Work to complete: Give again exactly the lines that run from the start of the records to the line holding "X30000Y8038D01*", both ends counted. Do not include the pictures.

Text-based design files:

——————

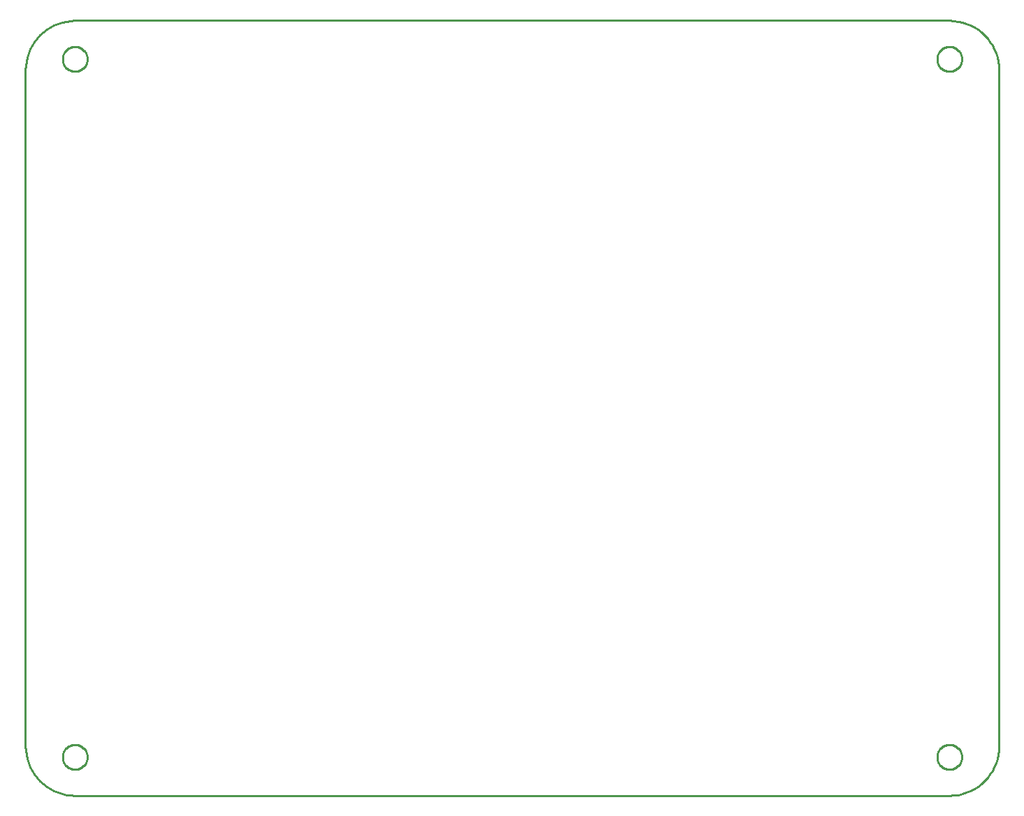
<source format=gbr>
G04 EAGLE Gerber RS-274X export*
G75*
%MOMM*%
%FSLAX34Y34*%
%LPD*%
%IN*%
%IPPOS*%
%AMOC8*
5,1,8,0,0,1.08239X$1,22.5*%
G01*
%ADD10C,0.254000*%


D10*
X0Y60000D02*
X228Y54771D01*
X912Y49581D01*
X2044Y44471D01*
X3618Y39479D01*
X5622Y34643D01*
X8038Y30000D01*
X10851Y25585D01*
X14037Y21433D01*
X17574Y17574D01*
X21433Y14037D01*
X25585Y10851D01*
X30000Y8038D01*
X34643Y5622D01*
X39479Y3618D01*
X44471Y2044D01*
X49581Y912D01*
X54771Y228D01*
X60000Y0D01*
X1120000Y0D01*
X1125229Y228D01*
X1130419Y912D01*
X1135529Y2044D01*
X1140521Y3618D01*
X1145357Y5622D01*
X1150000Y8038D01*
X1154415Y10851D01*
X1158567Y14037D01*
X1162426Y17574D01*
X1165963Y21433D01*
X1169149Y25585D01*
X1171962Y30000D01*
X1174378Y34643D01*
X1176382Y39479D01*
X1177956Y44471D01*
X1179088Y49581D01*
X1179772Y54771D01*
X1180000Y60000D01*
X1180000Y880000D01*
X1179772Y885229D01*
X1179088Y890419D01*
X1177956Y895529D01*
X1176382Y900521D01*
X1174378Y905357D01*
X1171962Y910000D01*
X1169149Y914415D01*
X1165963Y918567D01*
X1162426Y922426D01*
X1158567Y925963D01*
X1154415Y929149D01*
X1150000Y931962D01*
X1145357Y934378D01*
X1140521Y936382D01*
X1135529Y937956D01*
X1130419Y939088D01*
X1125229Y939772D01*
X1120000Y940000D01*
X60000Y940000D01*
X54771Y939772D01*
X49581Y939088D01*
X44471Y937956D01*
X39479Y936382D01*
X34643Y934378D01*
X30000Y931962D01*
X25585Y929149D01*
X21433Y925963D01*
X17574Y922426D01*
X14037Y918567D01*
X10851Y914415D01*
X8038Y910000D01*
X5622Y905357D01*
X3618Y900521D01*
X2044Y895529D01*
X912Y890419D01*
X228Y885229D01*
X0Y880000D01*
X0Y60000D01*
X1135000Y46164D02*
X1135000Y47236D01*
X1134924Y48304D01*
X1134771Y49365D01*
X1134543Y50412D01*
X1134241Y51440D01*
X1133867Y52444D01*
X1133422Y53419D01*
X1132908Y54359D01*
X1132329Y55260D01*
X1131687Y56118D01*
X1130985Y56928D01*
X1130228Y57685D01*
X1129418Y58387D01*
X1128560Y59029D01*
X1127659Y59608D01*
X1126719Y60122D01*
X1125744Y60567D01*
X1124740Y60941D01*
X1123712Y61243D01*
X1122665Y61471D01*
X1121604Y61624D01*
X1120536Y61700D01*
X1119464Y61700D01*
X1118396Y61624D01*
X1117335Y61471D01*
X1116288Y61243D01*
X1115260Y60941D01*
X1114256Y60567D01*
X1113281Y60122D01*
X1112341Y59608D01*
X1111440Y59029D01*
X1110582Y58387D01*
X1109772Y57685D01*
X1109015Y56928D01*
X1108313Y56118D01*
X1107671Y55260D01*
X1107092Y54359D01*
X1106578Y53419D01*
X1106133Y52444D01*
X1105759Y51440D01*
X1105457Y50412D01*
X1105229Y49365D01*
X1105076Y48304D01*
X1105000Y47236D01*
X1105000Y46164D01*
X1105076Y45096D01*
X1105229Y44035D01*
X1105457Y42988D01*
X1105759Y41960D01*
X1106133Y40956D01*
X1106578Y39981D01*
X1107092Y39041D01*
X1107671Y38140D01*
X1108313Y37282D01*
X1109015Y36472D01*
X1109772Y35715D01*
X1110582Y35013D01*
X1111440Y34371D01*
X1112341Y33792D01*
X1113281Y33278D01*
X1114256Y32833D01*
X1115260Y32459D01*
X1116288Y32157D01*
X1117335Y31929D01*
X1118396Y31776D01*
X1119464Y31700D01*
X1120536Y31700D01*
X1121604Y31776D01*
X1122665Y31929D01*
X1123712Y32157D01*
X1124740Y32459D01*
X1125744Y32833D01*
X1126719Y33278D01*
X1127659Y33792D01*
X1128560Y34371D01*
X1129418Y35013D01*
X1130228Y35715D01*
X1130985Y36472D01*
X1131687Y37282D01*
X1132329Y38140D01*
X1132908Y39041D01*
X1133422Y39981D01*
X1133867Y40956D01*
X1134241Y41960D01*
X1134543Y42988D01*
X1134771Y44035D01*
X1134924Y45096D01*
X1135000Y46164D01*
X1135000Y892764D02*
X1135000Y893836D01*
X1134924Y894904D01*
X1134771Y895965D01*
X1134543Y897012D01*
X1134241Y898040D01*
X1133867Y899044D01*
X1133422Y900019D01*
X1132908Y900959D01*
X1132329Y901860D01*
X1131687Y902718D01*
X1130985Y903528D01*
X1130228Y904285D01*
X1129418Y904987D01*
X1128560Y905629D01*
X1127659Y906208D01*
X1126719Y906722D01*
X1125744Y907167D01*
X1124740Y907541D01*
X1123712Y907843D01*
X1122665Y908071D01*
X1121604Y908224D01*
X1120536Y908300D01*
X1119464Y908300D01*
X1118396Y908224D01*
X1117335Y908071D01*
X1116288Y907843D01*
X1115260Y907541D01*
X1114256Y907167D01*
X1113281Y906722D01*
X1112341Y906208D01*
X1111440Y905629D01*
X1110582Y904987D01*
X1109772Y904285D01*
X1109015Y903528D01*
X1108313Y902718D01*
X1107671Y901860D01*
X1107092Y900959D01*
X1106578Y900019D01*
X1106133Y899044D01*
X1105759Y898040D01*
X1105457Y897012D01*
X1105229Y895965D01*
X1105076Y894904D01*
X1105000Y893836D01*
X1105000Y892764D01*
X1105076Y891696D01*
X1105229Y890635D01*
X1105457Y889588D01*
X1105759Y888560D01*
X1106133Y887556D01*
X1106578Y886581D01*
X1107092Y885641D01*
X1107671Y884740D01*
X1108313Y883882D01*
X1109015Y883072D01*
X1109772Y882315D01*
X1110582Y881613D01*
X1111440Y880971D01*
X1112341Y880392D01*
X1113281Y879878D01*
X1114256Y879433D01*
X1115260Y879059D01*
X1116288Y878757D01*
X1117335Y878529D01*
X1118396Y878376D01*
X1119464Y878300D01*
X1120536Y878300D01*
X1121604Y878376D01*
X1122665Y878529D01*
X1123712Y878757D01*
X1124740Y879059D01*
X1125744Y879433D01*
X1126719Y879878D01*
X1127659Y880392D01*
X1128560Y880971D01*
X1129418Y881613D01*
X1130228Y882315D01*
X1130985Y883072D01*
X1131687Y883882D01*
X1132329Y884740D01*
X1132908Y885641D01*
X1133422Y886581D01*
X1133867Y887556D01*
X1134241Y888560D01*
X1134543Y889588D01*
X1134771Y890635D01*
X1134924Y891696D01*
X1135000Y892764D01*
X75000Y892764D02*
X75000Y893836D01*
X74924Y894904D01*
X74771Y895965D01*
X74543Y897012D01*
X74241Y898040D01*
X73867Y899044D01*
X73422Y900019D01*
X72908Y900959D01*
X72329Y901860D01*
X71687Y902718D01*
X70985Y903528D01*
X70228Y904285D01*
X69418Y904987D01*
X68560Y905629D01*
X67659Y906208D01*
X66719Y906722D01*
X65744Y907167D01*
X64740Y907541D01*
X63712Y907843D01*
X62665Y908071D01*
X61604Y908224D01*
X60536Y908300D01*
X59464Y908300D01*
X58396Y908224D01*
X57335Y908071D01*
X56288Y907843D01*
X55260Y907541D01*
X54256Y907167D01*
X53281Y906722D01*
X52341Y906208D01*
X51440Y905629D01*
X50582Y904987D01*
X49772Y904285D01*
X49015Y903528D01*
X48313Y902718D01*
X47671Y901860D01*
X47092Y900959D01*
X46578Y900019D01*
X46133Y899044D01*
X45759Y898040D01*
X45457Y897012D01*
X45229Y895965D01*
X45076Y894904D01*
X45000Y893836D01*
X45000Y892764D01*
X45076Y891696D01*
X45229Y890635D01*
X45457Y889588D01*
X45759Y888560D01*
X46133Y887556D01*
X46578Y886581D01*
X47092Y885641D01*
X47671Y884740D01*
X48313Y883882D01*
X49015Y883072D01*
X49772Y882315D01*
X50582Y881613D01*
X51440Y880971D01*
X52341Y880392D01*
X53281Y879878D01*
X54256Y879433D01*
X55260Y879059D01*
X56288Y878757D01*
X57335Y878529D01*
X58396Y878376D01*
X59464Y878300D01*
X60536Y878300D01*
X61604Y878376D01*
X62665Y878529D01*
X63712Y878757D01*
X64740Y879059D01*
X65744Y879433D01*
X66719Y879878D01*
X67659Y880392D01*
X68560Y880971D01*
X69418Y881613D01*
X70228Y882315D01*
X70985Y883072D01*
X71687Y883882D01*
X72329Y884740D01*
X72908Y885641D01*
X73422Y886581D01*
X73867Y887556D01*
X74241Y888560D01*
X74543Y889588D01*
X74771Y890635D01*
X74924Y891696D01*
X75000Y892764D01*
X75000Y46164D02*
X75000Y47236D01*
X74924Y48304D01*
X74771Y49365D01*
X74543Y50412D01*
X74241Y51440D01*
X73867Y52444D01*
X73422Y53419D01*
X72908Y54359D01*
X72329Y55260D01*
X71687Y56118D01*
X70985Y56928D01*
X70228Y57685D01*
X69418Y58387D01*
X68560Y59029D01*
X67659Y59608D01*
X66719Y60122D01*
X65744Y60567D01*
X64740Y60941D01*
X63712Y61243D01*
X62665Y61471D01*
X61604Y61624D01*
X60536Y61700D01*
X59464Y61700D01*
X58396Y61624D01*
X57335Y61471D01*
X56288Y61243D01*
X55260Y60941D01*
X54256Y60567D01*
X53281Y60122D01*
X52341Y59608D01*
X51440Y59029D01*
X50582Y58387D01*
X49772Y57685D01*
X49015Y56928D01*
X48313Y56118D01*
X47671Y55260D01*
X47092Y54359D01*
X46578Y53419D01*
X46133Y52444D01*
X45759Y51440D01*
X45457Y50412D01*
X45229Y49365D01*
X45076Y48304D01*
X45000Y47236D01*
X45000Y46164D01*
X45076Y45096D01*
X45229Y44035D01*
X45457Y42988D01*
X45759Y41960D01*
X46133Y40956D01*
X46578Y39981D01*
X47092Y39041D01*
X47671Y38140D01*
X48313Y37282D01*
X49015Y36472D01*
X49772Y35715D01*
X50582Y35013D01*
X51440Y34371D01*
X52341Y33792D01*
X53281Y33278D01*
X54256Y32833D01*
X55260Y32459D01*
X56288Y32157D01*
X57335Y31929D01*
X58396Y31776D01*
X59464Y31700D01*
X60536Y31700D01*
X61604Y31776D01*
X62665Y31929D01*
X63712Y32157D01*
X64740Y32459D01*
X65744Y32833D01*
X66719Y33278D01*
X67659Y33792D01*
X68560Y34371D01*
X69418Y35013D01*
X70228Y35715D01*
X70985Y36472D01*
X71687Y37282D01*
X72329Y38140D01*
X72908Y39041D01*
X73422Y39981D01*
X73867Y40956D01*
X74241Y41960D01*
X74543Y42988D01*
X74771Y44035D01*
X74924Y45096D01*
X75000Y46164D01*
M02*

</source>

——————

Result of this task:
<source format=gbr>
G04 EAGLE Gerber RS-274X export*
G75*
%MOMM*%
%FSLAX34Y34*%
%LPD*%
%IN*%
%IPPOS*%
%AMOC8*
5,1,8,0,0,1.08239X$1,22.5*%
G01*
%ADD10C,0.254000*%


D10*
X0Y60000D02*
X228Y54771D01*
X912Y49581D01*
X2044Y44471D01*
X3618Y39479D01*
X5622Y34643D01*
X8038Y30000D01*
X10851Y25585D01*
X14037Y21433D01*
X17574Y17574D01*
X21433Y14037D01*
X25585Y10851D01*
X30000Y8038D01*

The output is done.